- **GIVEN TASK**:
Copy out all the rows below, switching every "Numerisch" to "Numeric" and leaving everything else unchanged.

Element box rows:
============
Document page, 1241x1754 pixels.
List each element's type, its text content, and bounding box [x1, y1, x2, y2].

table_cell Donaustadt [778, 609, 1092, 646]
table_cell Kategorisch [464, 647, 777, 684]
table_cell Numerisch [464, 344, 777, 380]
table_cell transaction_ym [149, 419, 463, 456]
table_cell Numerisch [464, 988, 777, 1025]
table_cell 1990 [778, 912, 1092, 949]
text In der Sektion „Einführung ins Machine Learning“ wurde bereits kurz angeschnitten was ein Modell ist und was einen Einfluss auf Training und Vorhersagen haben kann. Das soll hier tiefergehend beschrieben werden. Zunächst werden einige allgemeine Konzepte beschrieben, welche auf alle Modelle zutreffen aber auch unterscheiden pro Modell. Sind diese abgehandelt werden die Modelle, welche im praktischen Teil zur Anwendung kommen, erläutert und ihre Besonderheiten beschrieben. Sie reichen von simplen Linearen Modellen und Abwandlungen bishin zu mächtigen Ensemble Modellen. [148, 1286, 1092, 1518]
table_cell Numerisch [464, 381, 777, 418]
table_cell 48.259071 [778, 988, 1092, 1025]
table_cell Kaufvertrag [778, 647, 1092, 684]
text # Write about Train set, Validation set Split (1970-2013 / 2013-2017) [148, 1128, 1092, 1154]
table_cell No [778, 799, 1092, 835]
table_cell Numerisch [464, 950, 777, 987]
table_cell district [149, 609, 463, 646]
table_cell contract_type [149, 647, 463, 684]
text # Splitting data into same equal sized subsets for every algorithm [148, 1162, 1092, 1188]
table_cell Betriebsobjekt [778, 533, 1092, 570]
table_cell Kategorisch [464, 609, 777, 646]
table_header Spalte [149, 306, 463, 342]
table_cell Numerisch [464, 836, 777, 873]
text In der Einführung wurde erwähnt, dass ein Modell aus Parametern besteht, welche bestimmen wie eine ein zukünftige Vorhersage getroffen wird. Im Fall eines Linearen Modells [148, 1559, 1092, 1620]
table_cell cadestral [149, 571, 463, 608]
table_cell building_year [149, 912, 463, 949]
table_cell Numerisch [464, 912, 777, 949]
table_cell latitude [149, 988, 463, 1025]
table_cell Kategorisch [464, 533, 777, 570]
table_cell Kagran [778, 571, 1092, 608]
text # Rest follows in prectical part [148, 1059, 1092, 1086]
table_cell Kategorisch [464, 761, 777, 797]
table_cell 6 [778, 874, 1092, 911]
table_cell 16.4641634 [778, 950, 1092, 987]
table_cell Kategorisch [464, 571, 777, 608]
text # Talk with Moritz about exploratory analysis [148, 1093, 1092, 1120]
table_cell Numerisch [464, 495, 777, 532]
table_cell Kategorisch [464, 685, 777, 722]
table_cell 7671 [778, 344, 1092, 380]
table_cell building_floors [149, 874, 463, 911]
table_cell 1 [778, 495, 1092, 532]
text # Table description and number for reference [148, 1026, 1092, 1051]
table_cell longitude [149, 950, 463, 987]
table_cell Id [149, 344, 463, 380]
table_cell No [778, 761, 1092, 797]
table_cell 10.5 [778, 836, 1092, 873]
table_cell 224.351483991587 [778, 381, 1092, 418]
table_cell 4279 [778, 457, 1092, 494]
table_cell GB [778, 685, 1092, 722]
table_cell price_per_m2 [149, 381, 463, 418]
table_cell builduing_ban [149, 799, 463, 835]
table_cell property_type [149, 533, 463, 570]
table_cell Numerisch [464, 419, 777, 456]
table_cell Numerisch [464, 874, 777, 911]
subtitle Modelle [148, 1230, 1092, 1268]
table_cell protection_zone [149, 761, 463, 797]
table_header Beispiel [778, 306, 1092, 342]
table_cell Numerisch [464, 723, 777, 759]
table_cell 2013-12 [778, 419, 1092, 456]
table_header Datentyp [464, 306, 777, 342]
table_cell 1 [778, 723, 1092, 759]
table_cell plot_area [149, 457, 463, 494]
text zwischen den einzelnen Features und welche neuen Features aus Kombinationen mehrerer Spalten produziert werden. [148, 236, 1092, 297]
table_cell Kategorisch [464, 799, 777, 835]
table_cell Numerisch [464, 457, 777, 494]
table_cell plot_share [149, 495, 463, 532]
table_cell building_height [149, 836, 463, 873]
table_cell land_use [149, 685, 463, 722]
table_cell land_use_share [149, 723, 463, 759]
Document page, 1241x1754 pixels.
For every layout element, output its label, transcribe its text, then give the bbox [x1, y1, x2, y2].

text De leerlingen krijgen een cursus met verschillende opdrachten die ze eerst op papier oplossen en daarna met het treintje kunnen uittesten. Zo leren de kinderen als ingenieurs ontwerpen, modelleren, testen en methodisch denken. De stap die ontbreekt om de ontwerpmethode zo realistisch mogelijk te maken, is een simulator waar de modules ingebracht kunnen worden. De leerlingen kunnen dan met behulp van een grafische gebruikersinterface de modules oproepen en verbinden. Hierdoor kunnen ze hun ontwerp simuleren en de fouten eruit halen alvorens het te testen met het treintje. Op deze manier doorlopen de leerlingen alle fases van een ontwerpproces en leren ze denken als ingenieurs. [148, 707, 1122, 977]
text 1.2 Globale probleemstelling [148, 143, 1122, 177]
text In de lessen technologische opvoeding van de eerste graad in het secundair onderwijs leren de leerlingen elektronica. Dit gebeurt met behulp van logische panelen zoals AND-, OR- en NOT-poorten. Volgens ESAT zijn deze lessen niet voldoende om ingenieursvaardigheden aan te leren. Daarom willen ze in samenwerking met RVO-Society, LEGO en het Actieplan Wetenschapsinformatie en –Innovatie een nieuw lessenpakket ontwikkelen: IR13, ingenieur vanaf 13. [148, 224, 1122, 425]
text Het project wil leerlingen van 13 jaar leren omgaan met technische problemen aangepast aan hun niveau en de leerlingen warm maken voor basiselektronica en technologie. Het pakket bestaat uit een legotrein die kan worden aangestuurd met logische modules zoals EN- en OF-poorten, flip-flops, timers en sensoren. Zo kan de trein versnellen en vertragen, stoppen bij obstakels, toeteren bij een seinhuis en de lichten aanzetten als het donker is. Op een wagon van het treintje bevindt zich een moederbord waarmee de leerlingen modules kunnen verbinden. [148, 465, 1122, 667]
============
- **RESULT**:
Document page, 1241x1754 pixels.
List each element's type, its text content, and bounding box [x1, y1, x2, y2].

table_cell Donaustadt [778, 609, 1092, 646]
table_cell Kategorisch [464, 647, 777, 684]
table_cell Numeric [464, 344, 777, 380]
table_cell transaction_ym [149, 419, 463, 456]
table_cell Numeric [464, 988, 777, 1025]
table_cell 1990 [778, 912, 1092, 949]
text In der Sektion „Einführung ins Machine Learning“ wurde bereits kurz angeschnitten was ein Modell ist und was einen Einfluss auf Training und Vorhersagen haben kann. Das soll hier tiefergehend beschrieben werden. Zunächst werden einige allgemeine Konzepte beschrieben, welche auf alle Modelle zutreffen aber auch unterscheiden pro Modell. Sind diese abgehandelt werden die Modelle, welche im praktischen Teil zur Anwendung kommen, erläutert und ihre Besonderheiten beschrieben. Sie reichen von simplen Linearen Modellen und Abwandlungen bishin zu mächtigen Ensemble Modellen. [148, 1286, 1092, 1518]
table_cell Numeric [464, 381, 777, 418]
table_cell 48.259071 [778, 988, 1092, 1025]
table_cell Kaufvertrag [778, 647, 1092, 684]
text # Write about Train set, Validation set Split (1970-2013 / 2013-2017) [148, 1128, 1092, 1154]
table_cell No [778, 799, 1092, 835]
table_cell Numeric [464, 950, 777, 987]
table_cell district [149, 609, 463, 646]
table_cell contract_type [149, 647, 463, 684]
text # Splitting data into same equal sized subsets for every algorithm [148, 1162, 1092, 1188]
table_cell Betriebsobjekt [778, 533, 1092, 570]
table_cell Kategorisch [464, 609, 777, 646]
table_header Spalte [149, 306, 463, 342]
table_cell Numeric [464, 836, 777, 873]
text In der Einführung wurde erwähnt, dass ein Modell aus Parametern besteht, welche bestimmen wie eine ein zukünftige Vorhersage getroffen wird. Im Fall eines Linearen Modells [148, 1559, 1092, 1620]
table_cell cadestral [149, 571, 463, 608]
table_cell building_year [149, 912, 463, 949]
table_cell Numeric [464, 912, 777, 949]
table_cell latitude [149, 988, 463, 1025]
table_cell Kategorisch [464, 533, 777, 570]
table_cell Kagran [778, 571, 1092, 608]
text # Rest follows in prectical part [148, 1059, 1092, 1086]
table_cell Kategorisch [464, 761, 777, 797]
table_cell 6 [778, 874, 1092, 911]
table_cell 16.4641634 [778, 950, 1092, 987]
table_cell Kategorisch [464, 571, 777, 608]
text # Talk with Moritz about exploratory analysis [148, 1093, 1092, 1120]
table_cell Numeric [464, 495, 777, 532]
table_cell Kategorisch [464, 685, 777, 722]
table_cell 7671 [778, 344, 1092, 380]
table_cell building_floors [149, 874, 463, 911]
table_cell 1 [778, 495, 1092, 532]
text # Table description and number for reference [148, 1026, 1092, 1051]
table_cell longitude [149, 950, 463, 987]
table_cell Id [149, 344, 463, 380]
table_cell No [778, 761, 1092, 797]
table_cell 10.5 [778, 836, 1092, 873]
table_cell 224.351483991587 [778, 381, 1092, 418]
table_cell 4279 [778, 457, 1092, 494]
table_cell GB [778, 685, 1092, 722]
table_cell price_per_m2 [149, 381, 463, 418]
table_cell builduing_ban [149, 799, 463, 835]
table_cell property_type [149, 533, 463, 570]
table_cell Numeric [464, 419, 777, 456]
table_cell Numeric [464, 874, 777, 911]
subtitle Modelle [148, 1230, 1092, 1268]
table_cell protection_zone [149, 761, 463, 797]
table_header Beispiel [778, 306, 1092, 342]
table_cell Numeric [464, 723, 777, 759]
table_cell 2013-12 [778, 419, 1092, 456]
table_header Datentyp [464, 306, 777, 342]
table_cell 1 [778, 723, 1092, 759]
table_cell plot_area [149, 457, 463, 494]
text zwischen den einzelnen Features und welche neuen Features aus Kombinationen mehrerer Spalten produziert werden. [148, 236, 1092, 297]
table_cell Kategorisch [464, 799, 777, 835]
table_cell Numeric [464, 457, 777, 494]
table_cell plot_share [149, 495, 463, 532]
table_cell building_height [149, 836, 463, 873]
table_cell land_use [149, 685, 463, 722]
table_cell land_use_share [149, 723, 463, 759]
Document page, 1241x1754 pixels.
For every layout element, output its label, transcribe its text, then give the bbox [x1, y1, x2, y2].

text De leerlingen krijgen een cursus met verschillende opdrachten die ze eerst op papier oplossen en daarna met het treintje kunnen uittesten. Zo leren de kinderen als ingenieurs ontwerpen, modelleren, testen en methodisch denken. De stap die ontbreekt om de ontwerpmethode zo realistisch mogelijk te maken, is een simulator waar de modules ingebracht kunnen worden. De leerlingen kunnen dan met behulp van een grafische gebruikersinterface de modules oproepen en verbinden. Hierdoor kunnen ze hun ontwerp simuleren en de fouten eruit halen alvorens het te testen met het treintje. Op deze manier doorlopen de leerlingen alle fases van een ontwerpproces en leren ze denken als ingenieurs. [148, 707, 1122, 977]
text 1.2 Globale probleemstelling [148, 143, 1122, 177]
text In de lessen technologische opvoeding van de eerste graad in het secundair onderwijs leren de leerlingen elektronica. Dit gebeurt met behulp van logische panelen zoals AND-, OR- en NOT-poorten. Volgens ESAT zijn deze lessen niet voldoende om ingenieursvaardigheden aan te leren. Daarom willen ze in samenwerking met RVO-Society, LEGO en het Actieplan Wetenschapsinformatie en –Innovatie een nieuw lessenpakket ontwikkelen: IR13, ingenieur vanaf 13. [148, 224, 1122, 425]
text Het project wil leerlingen van 13 jaar leren omgaan met technische problemen aangepast aan hun niveau en de leerlingen warm maken voor basiselektronica en technologie. Het pakket bestaat uit een legotrein die kan worden aangestuurd met logische modules zoals EN- en OF-poorten, flip-flops, timers en sensoren. Zo kan de trein versnellen en vertragen, stoppen bij obstakels, toeteren bij een seinhuis en de lichten aanzetten als het donker is. Op een wagon van het treintje bevindt zich een moederbord waarmee de leerlingen modules kunnen verbinden. [148, 465, 1122, 667]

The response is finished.